WORK REQUEST: Exact copy, no pictures: return all the data below as written.

Stored items
━━━━━━━━

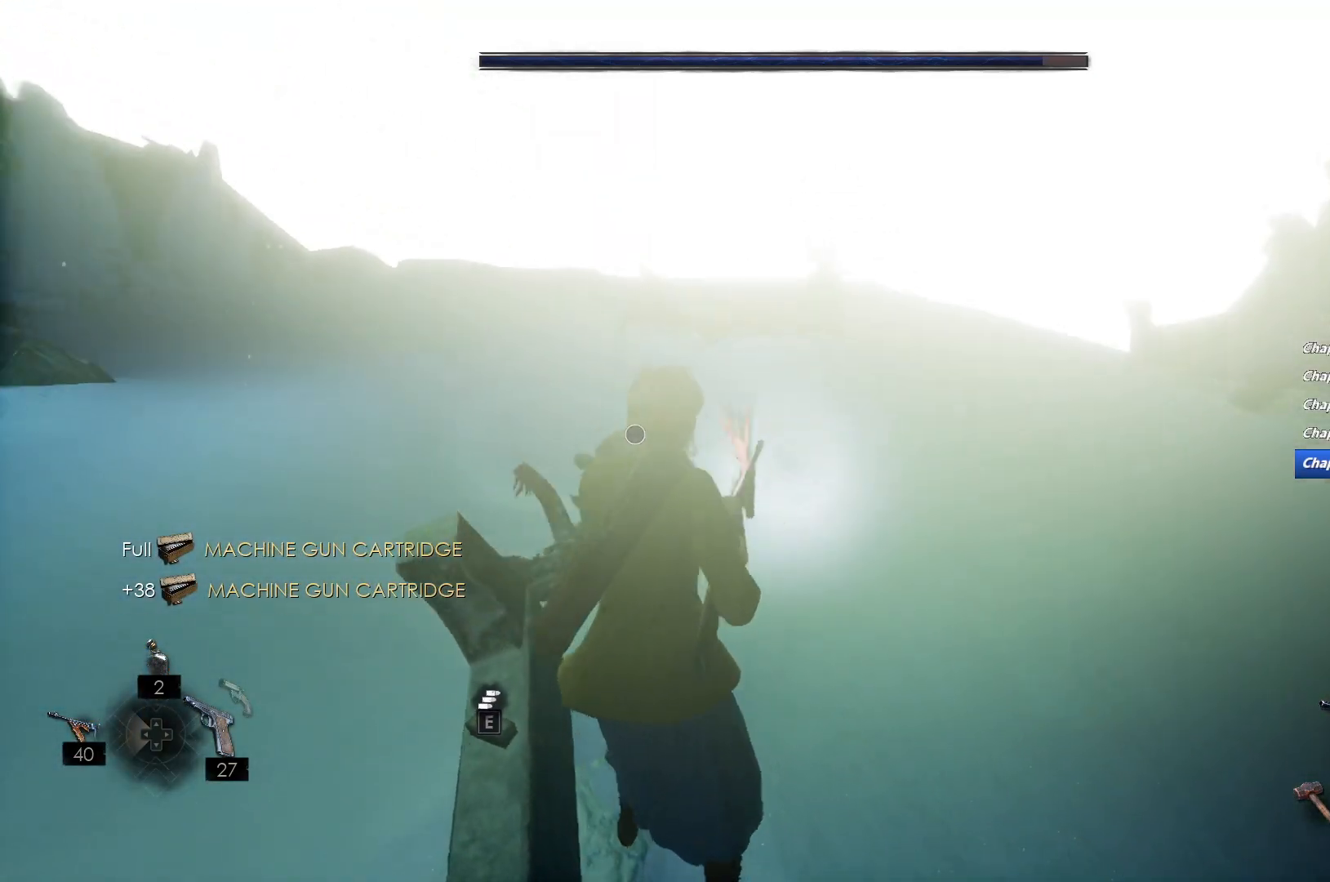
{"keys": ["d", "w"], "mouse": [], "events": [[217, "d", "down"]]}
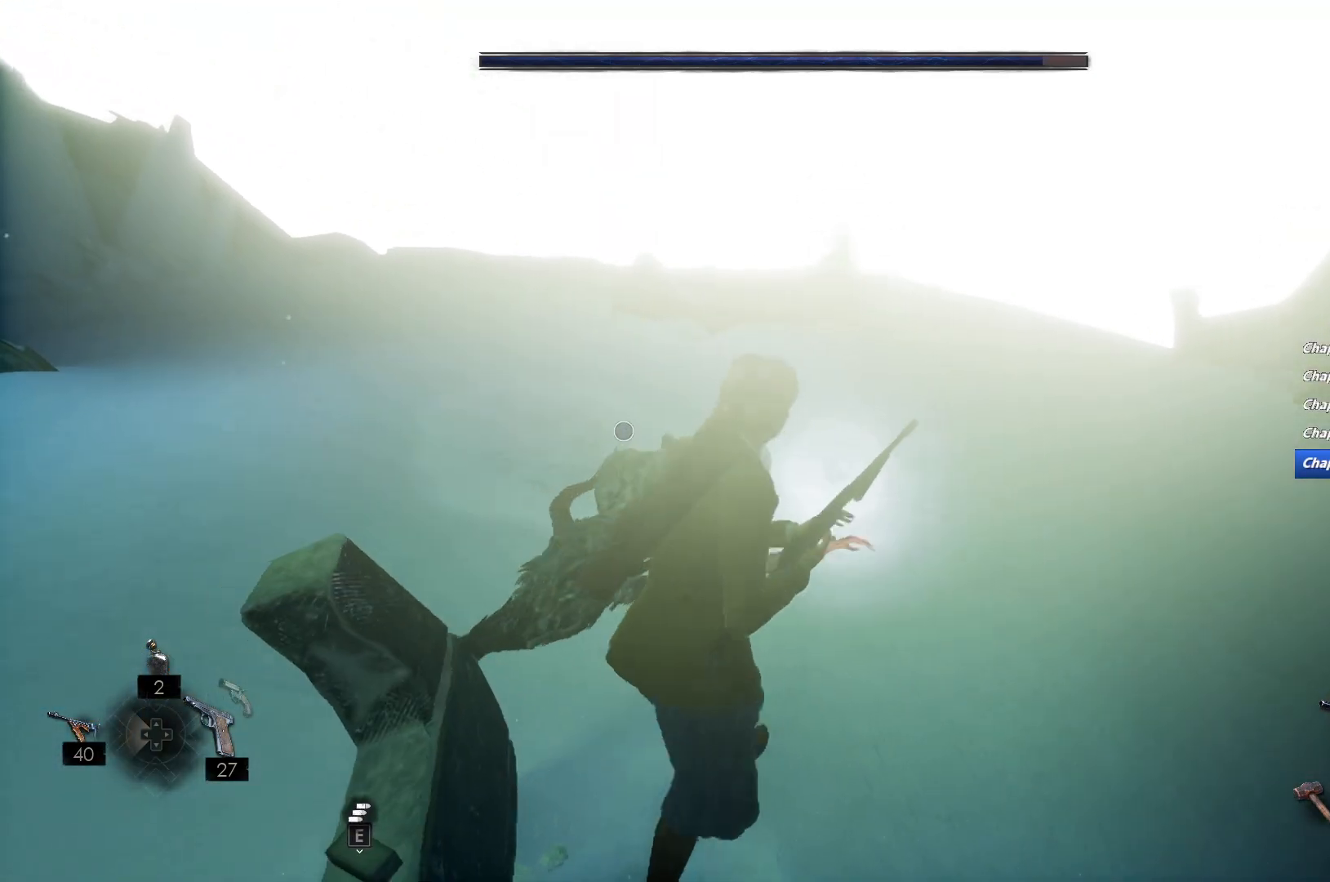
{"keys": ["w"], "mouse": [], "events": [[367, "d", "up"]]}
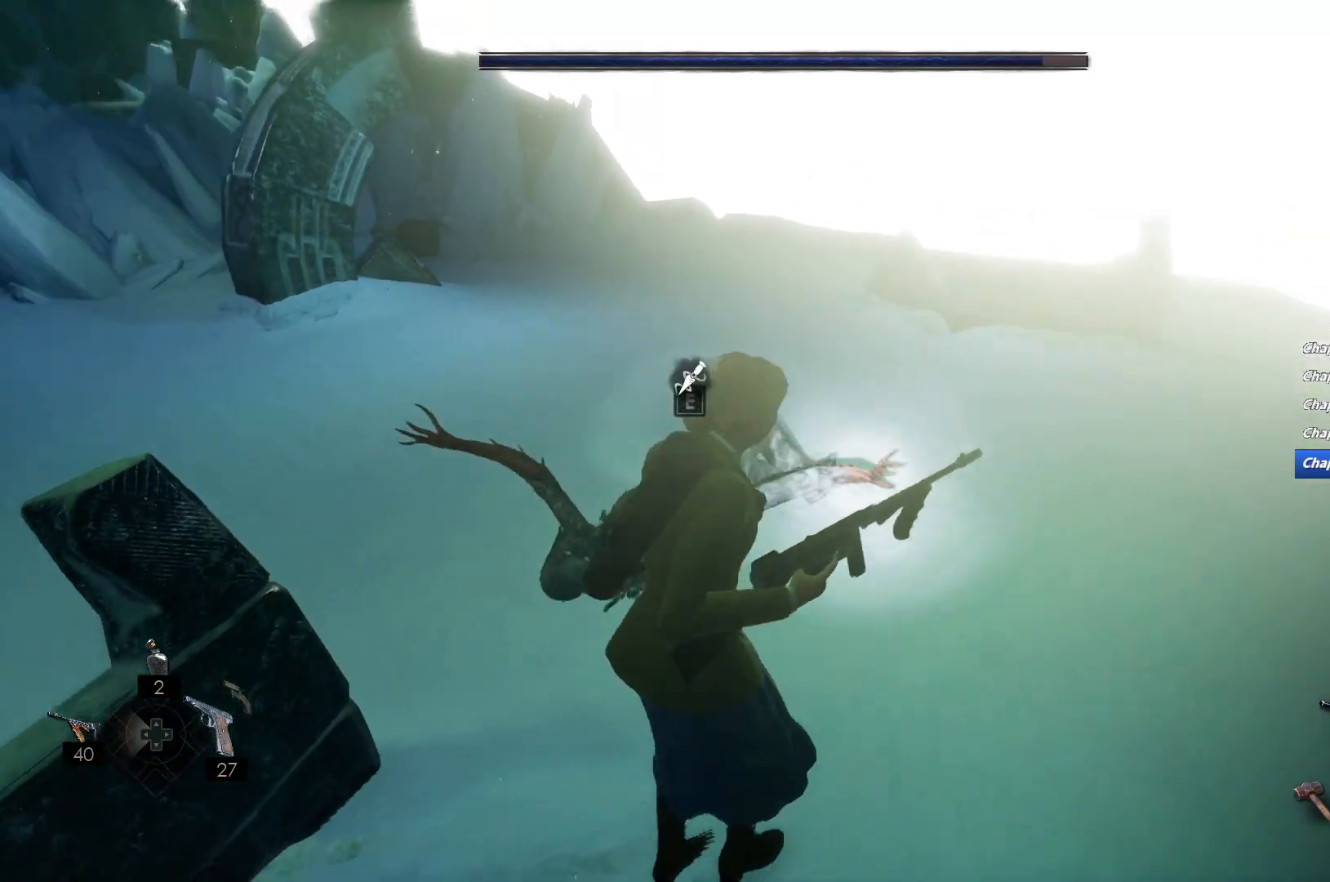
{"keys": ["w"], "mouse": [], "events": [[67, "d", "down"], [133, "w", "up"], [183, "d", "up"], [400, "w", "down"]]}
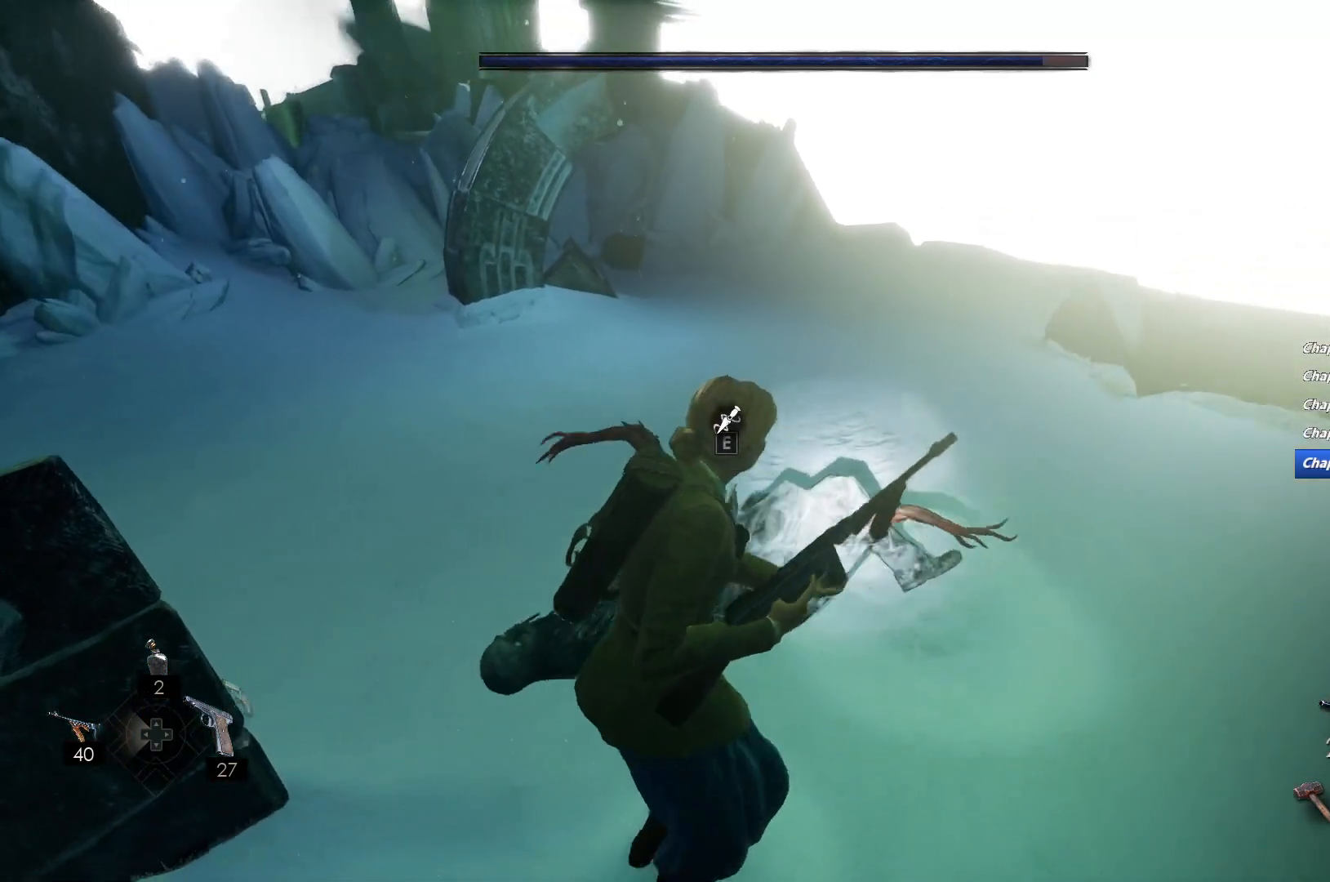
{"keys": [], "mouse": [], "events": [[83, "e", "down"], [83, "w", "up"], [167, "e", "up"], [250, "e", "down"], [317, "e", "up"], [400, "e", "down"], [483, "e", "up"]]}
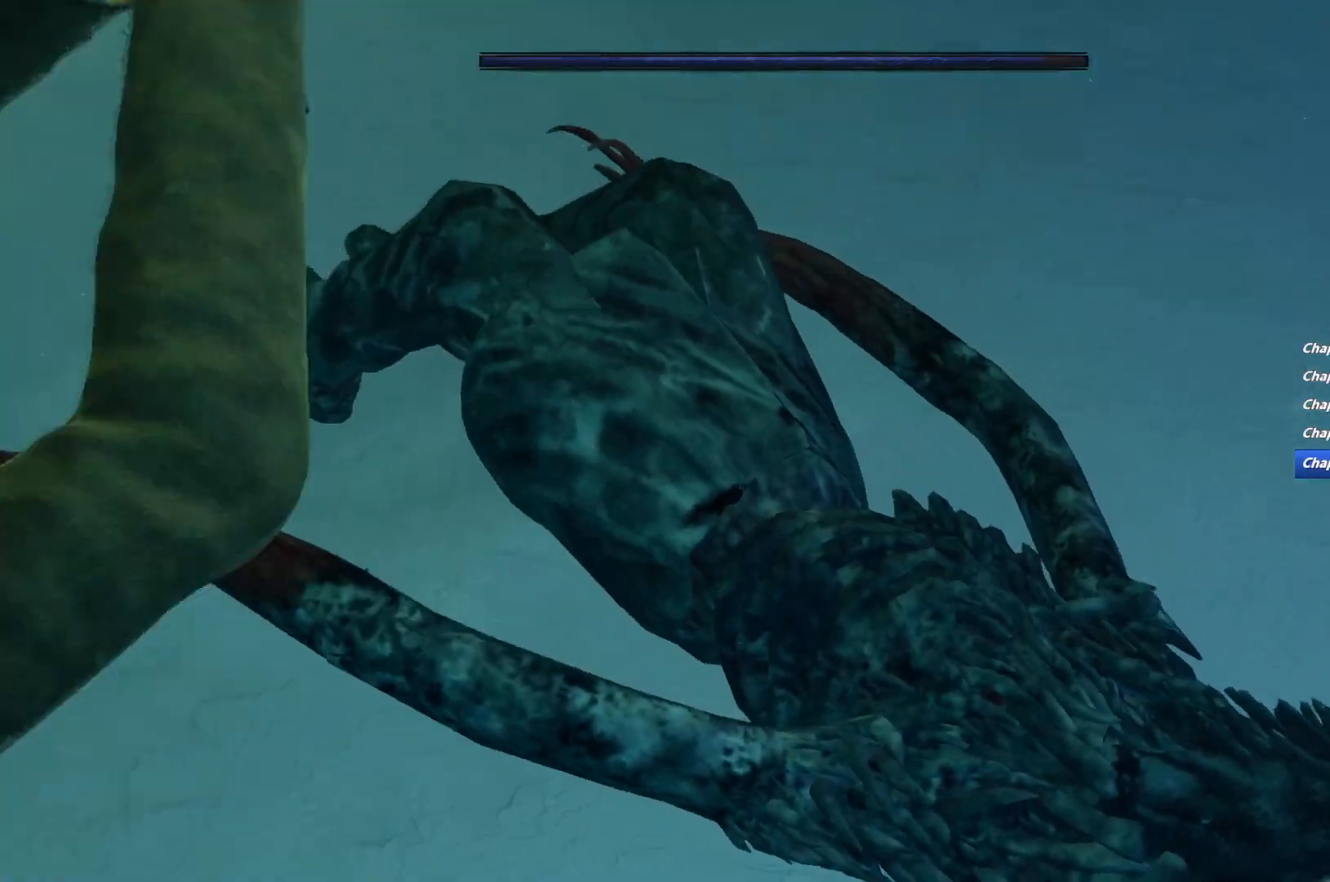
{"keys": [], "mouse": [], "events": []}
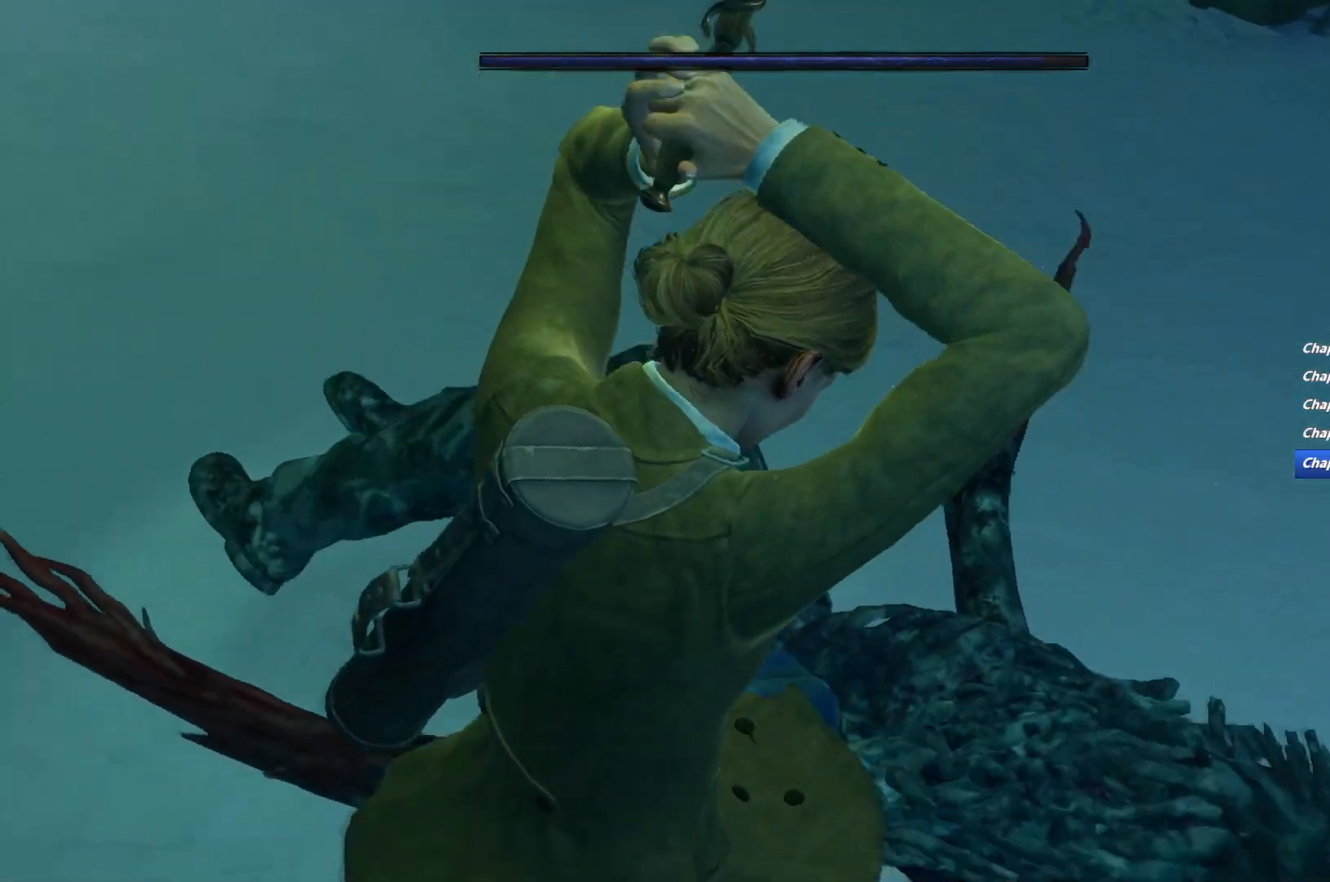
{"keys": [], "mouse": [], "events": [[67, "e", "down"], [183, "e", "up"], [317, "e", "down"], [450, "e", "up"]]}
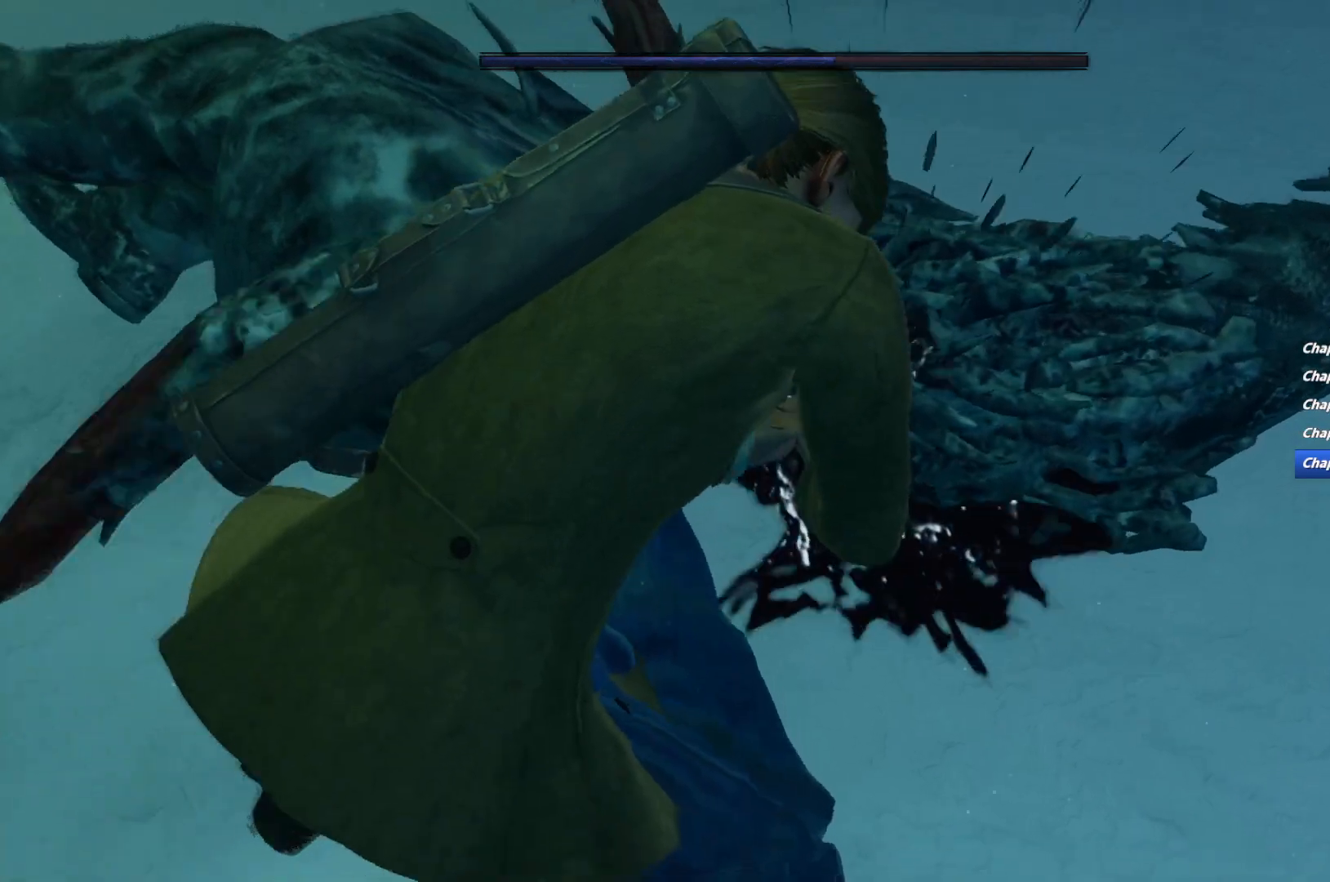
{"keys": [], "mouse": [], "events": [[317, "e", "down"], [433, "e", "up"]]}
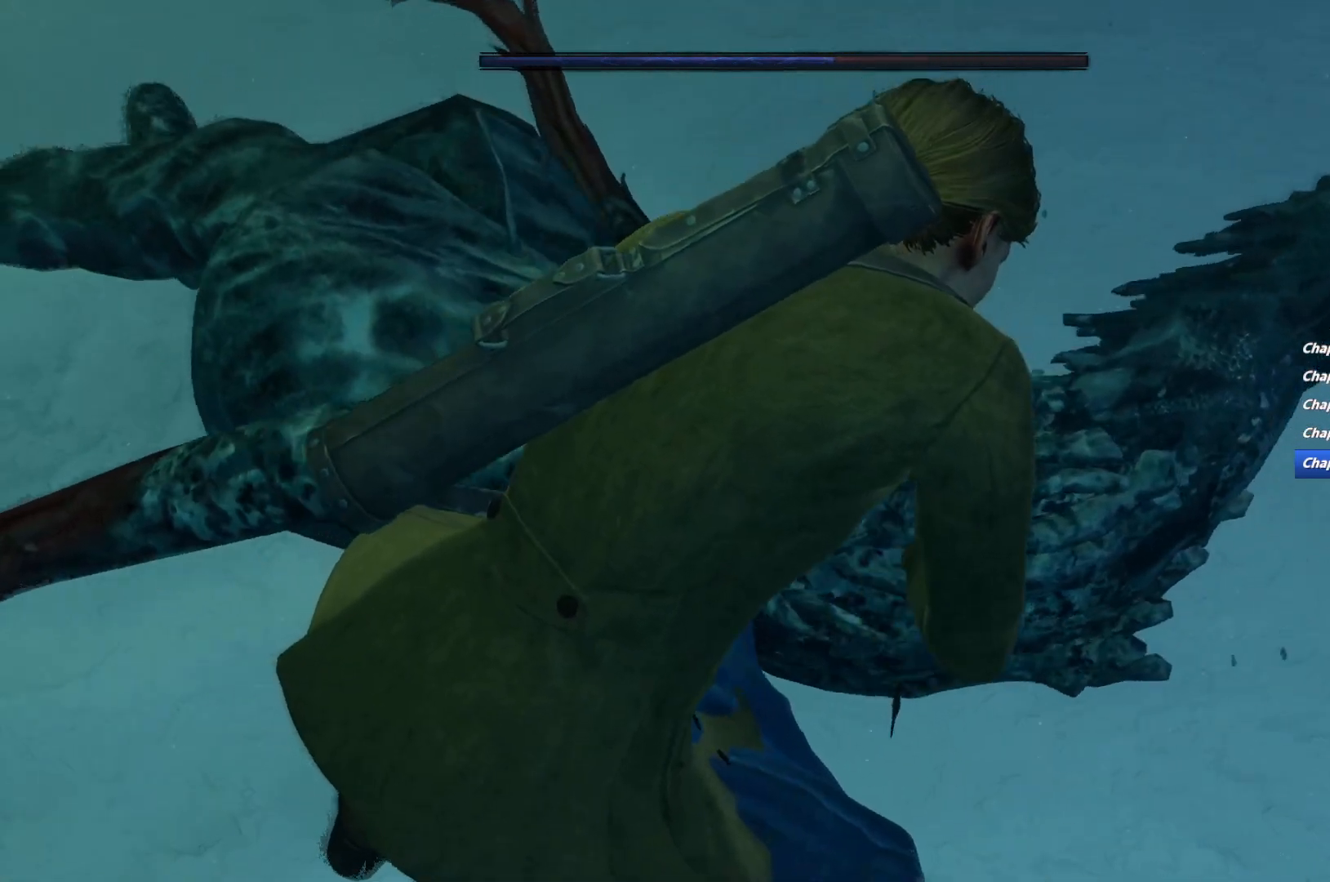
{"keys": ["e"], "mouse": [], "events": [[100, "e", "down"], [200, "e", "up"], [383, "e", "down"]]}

━━━━━━━━

PROBLEM SOLUTION:
{"keys": ["d", "w"], "mouse": [], "events": [[217, "d", "down"]]}
{"keys": ["w"], "mouse": [], "events": [[367, "d", "up"]]}
{"keys": ["w"], "mouse": [], "events": [[67, "d", "down"], [133, "w", "up"], [183, "d", "up"], [400, "w", "down"]]}
{"keys": [], "mouse": [], "events": [[83, "e", "down"], [83, "w", "up"], [167, "e", "up"], [250, "e", "down"], [317, "e", "up"], [400, "e", "down"], [483, "e", "up"]]}
{"keys": [], "mouse": [], "events": []}
{"keys": [], "mouse": [], "events": [[67, "e", "down"], [183, "e", "up"], [317, "e", "down"], [450, "e", "up"]]}
{"keys": [], "mouse": [], "events": [[317, "e", "down"], [433, "e", "up"]]}
{"keys": ["e"], "mouse": [], "events": [[100, "e", "down"], [200, "e", "up"], [383, "e", "down"]]}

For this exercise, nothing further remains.